Influence of pre-existing invasive aspergillosis on allo-HSCT outcome: a retrospective EBMT analysis by the Infectious Diseases and Acute Leukemia Working Parties
Penack, O., Tridello, G., Hoek, J., Socie, G., Blaise, D., Passweg, J., Chevallier, P., Craddock, C., Milpied, N., Veelken, H., et al
Bone Marrow Transplantation. 2016;51(3):418-23
Abstract
Historically, invasive aspergillosis (IA) has been a major barrier for allogeneic hematopoietic stem cell transplantation (allo-HSCT). The influence of invasive IA on long-term survival and on transplant-related complications has not been investigated in a larger patient cohort under current conditions. Our aim was to analyze the long-term outcome of patients undergoing allo-HSCT with a history of prior IA. We used European Society for Blood and Marrow Transplantation database data of first allo-HSCTs performed between 2005 and 2010 in patients with acute leukemia. One thousand one hundred and fifty patients with data on IA before allo-HSCT were included in the analysis. The median follow-up time was 52.1 months. We found no significant impact of IA on major transplant outcome variables such as overall survival, relapse-free survival, non-relapse mortality, cumulative incidence of acute GvHD grade II-IV, chronic GvHD, pulmonary complications and leukemia relapse.
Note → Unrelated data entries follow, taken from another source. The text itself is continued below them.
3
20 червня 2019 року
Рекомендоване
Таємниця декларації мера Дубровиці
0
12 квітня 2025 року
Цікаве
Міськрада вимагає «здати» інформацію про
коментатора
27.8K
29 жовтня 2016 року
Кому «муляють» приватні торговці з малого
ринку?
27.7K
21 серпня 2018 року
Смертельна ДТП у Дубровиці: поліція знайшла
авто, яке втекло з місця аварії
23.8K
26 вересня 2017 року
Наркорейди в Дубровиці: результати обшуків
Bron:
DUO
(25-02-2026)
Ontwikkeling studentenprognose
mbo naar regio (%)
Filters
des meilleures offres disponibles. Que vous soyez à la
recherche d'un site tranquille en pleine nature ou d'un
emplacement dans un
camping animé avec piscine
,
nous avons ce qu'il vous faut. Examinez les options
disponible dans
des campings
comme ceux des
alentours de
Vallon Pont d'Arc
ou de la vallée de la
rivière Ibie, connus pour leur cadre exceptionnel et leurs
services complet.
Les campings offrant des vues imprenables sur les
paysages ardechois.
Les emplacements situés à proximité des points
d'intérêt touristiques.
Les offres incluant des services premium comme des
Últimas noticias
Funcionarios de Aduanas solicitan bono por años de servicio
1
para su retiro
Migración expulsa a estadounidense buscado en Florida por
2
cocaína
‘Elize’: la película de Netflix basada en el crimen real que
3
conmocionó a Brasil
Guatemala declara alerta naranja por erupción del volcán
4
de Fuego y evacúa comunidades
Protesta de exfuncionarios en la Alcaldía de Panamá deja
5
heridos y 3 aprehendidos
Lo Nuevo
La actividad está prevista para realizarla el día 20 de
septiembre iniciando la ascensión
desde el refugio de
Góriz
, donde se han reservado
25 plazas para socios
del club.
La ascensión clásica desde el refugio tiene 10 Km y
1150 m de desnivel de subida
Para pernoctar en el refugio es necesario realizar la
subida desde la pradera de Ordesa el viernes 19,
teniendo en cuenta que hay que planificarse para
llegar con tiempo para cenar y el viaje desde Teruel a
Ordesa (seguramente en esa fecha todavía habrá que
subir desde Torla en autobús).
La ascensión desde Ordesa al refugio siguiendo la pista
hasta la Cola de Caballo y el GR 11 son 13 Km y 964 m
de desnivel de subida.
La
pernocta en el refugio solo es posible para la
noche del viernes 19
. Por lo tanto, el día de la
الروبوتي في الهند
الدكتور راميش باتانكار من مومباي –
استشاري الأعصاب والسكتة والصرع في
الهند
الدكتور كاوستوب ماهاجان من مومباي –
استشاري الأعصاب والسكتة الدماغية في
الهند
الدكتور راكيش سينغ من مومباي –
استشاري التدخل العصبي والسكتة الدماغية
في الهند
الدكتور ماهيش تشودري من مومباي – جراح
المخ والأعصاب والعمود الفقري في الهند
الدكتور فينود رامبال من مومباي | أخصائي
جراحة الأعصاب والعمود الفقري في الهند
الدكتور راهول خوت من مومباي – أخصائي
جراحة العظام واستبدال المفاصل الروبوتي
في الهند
However, we found a trend toward lower overall survival (P=0.078, hazard ratio (HR) (95% confidence interval (CI)): 1.16 (0.98, 1.36)) and higher non-relapse mortality (P=0.150, HR (95% CI): 1.19 (0.94, 1.50)) in allo-HSCT recipients with pre-existing IA. Our data suggest that a history of IA should not generally be a contraindication when considering the performance of allo-HSCT in patients with acute leukemia.